Khaled Hosseini was born in Kabul, Afghanistan, in 1965. His father was a diplomat with the Afghan Foreign Ministry and his mother taught Farsi and History at a large high school in Kabul. In 1970, the Foreign Ministry sent his family to Tehran, where his father worked for the Afghan embassy. They lived in Tehran until 1973, when they returned to Kabul. In July of 1973, on the night Hosseini’s youngest brother was born, the Afghan king, Zahir Shah, was overthrown in a bloodless coup by the king’s cousin, Daoud Khan. At the time, Hosseini was in fourth grade and was already drawn to poetry and prose; he read a great deal of Persian poetry as well as Farsi translations of novels ranging from Alice in Wonderland to Mickey Spillane’s Mike Hammer series.

In 1976, the Afghan Foreign Ministry once again relocated the Hosseini family, this time to Paris. They were ready to return to Kabul in 1980, but by then Afghanistan had already witnessed a bloody communist coup and the invasion of the Soviet army. The Hosseinis sought and were granted political asylum in the United States and moved to San Jose, California in September of 1980. In America, they lived for a short while on food stamps, having lost all their property in Afghanistan. Hosseini earned a bachelor's degree in Biology in 1988 from Santa Clara University and earned his Medical degree in 1993 from the University of California-San Diego's School of Medicine. After his residency, Hosseini began practicing internal medicine in 1996, but his first love has always been writing.
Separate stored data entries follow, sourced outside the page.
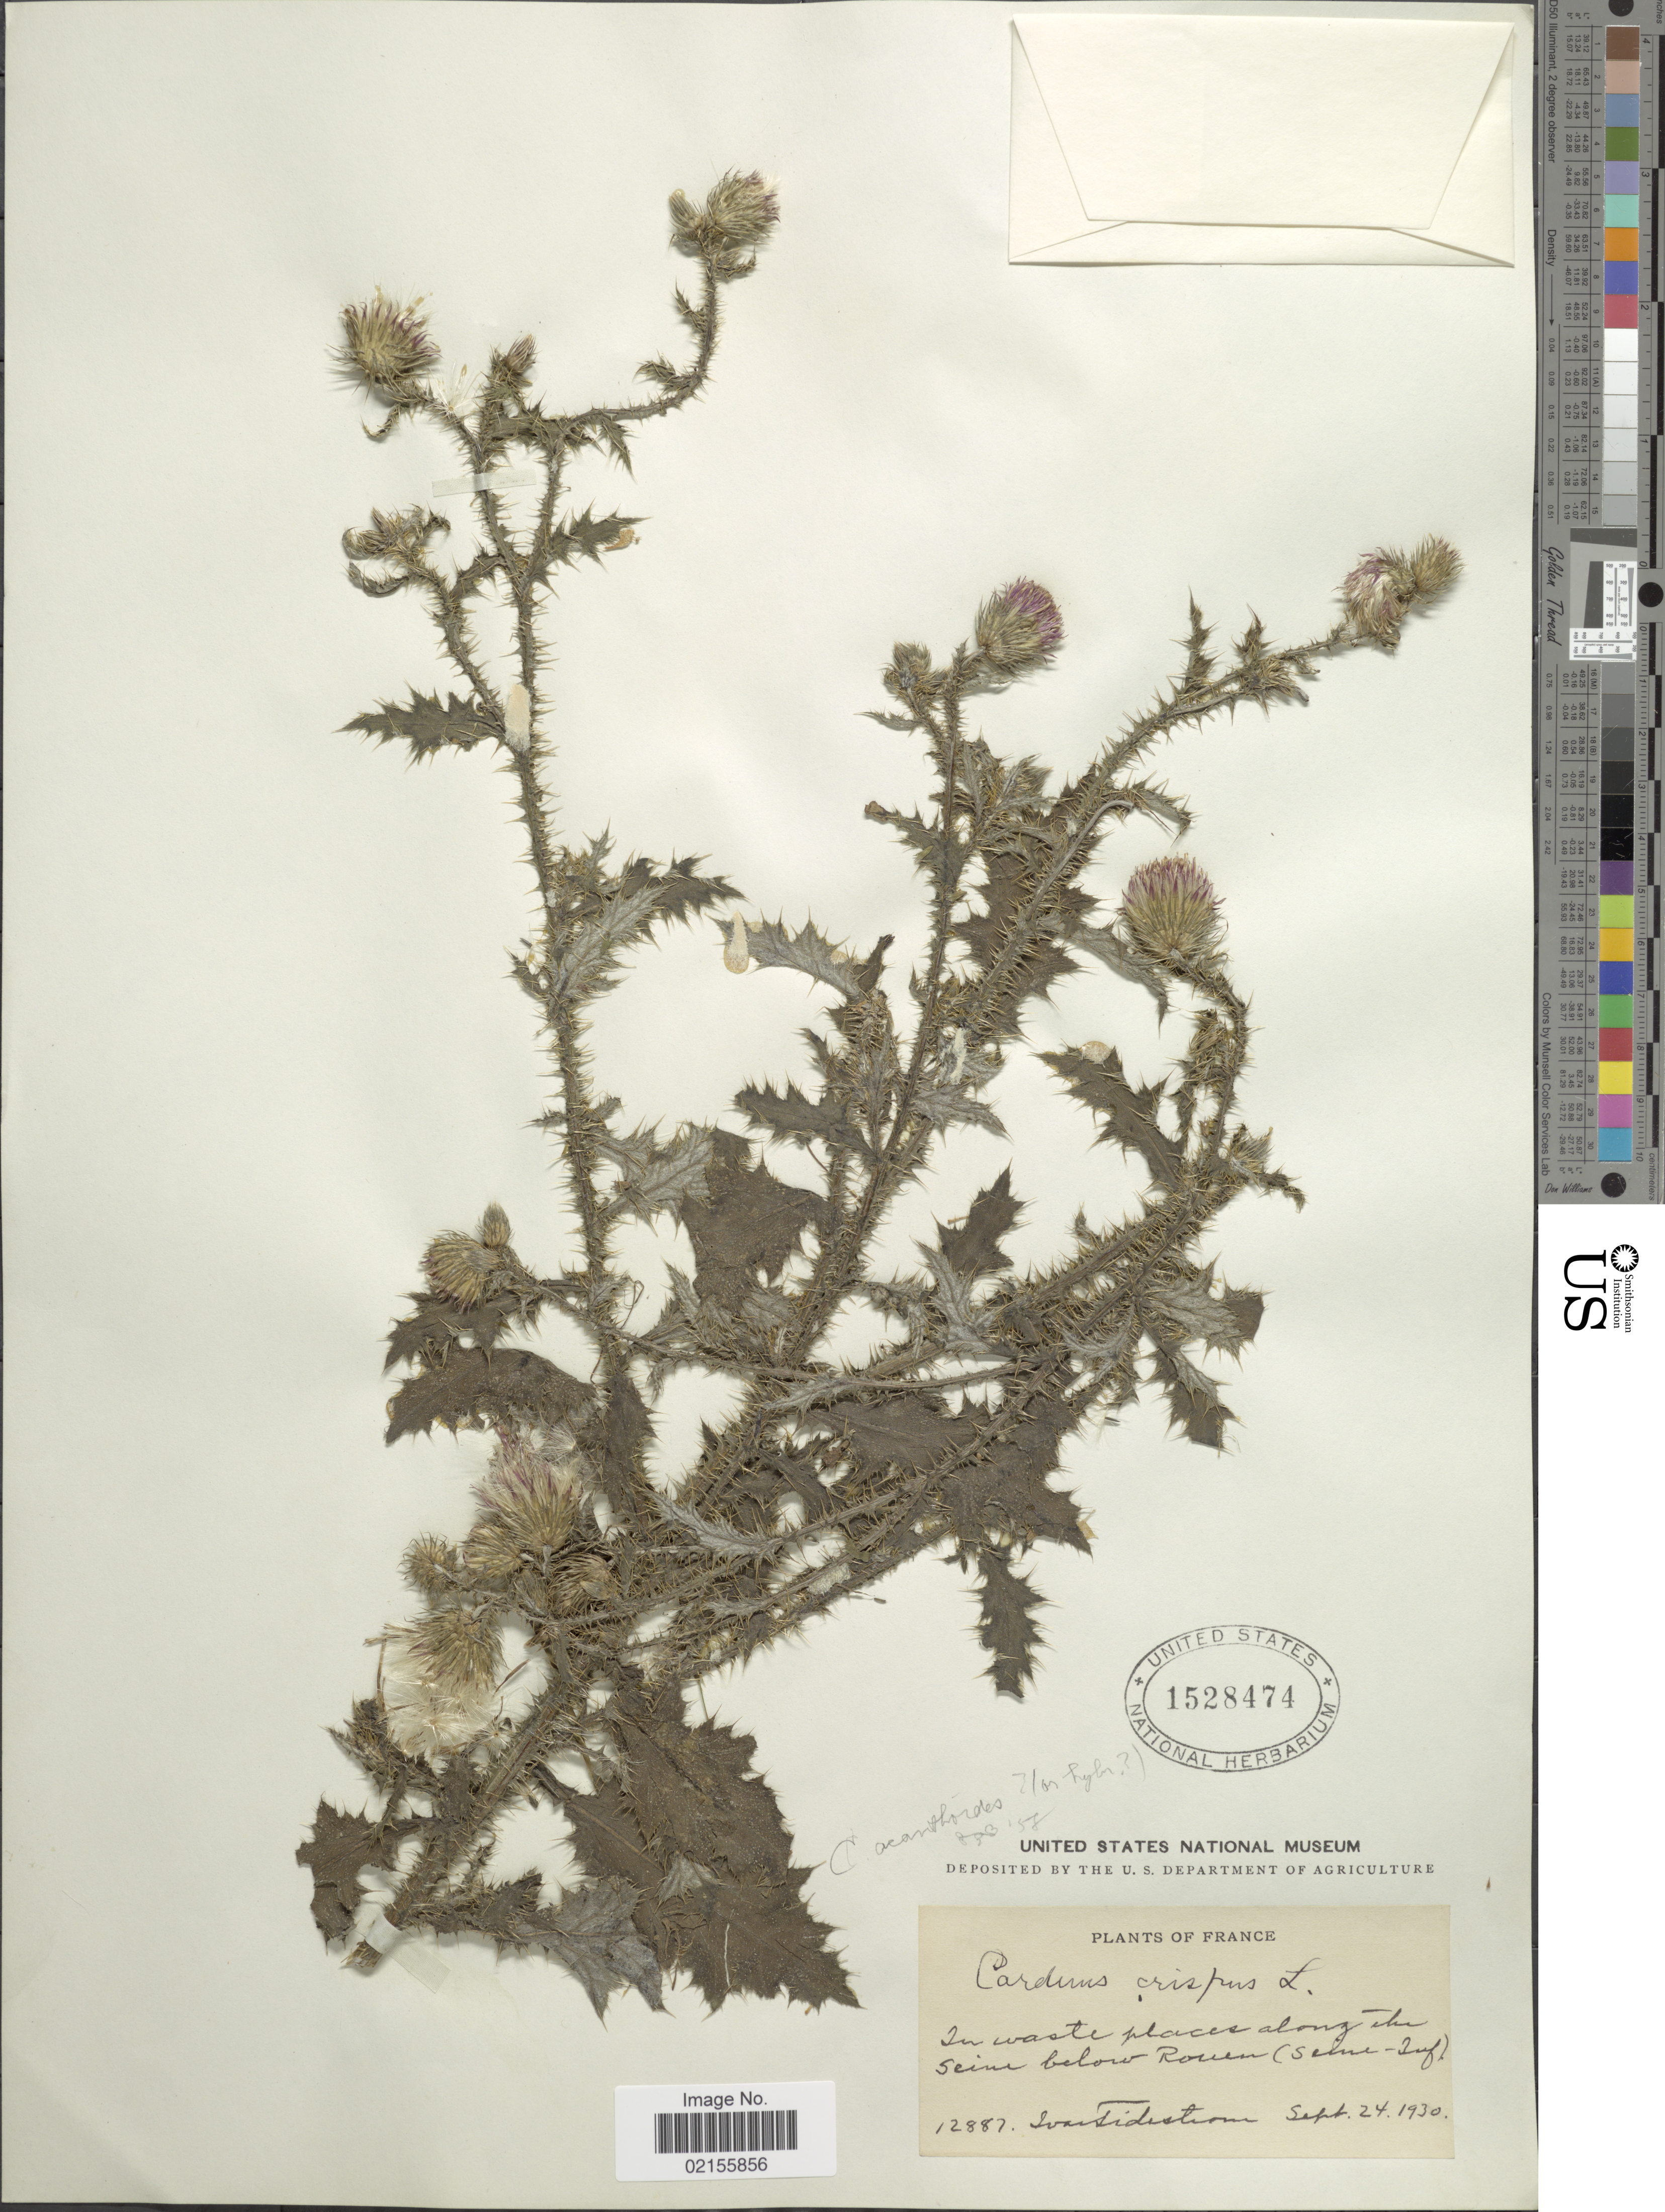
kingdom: Plantae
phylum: Tracheophyta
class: Magnoliopsida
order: Asterales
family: Asteraceae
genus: Carduus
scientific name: Carduus crispus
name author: L.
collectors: I. F. Tidestrom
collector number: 12887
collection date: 1930-09-24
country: France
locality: In waste places along the Seine below Rouen (Seine-Inf.)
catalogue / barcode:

The Kite Runner, an international bestseller, has been published in 34 countries. Published in hardcover by Riverhead Books in June 2003, The Kite Runner won the Borders Original Voices Award in the fiction category. In addition, the book was named a Top Ten Fiction Pick of 2003 by Entertainment Weekly, was a San Francisco Chronicle Best Book of the Year in 2003, an ALA Notable book, and received the American Place Theatre’s Literature to Life Award. His publisher has shipped more than 5 million cOpies of all editions of The Kite Runner, and 1.75 million copies of his second book, A Thousand Splendid Suns, also a New York Times bestseller, published by Riverhead Books in 2007.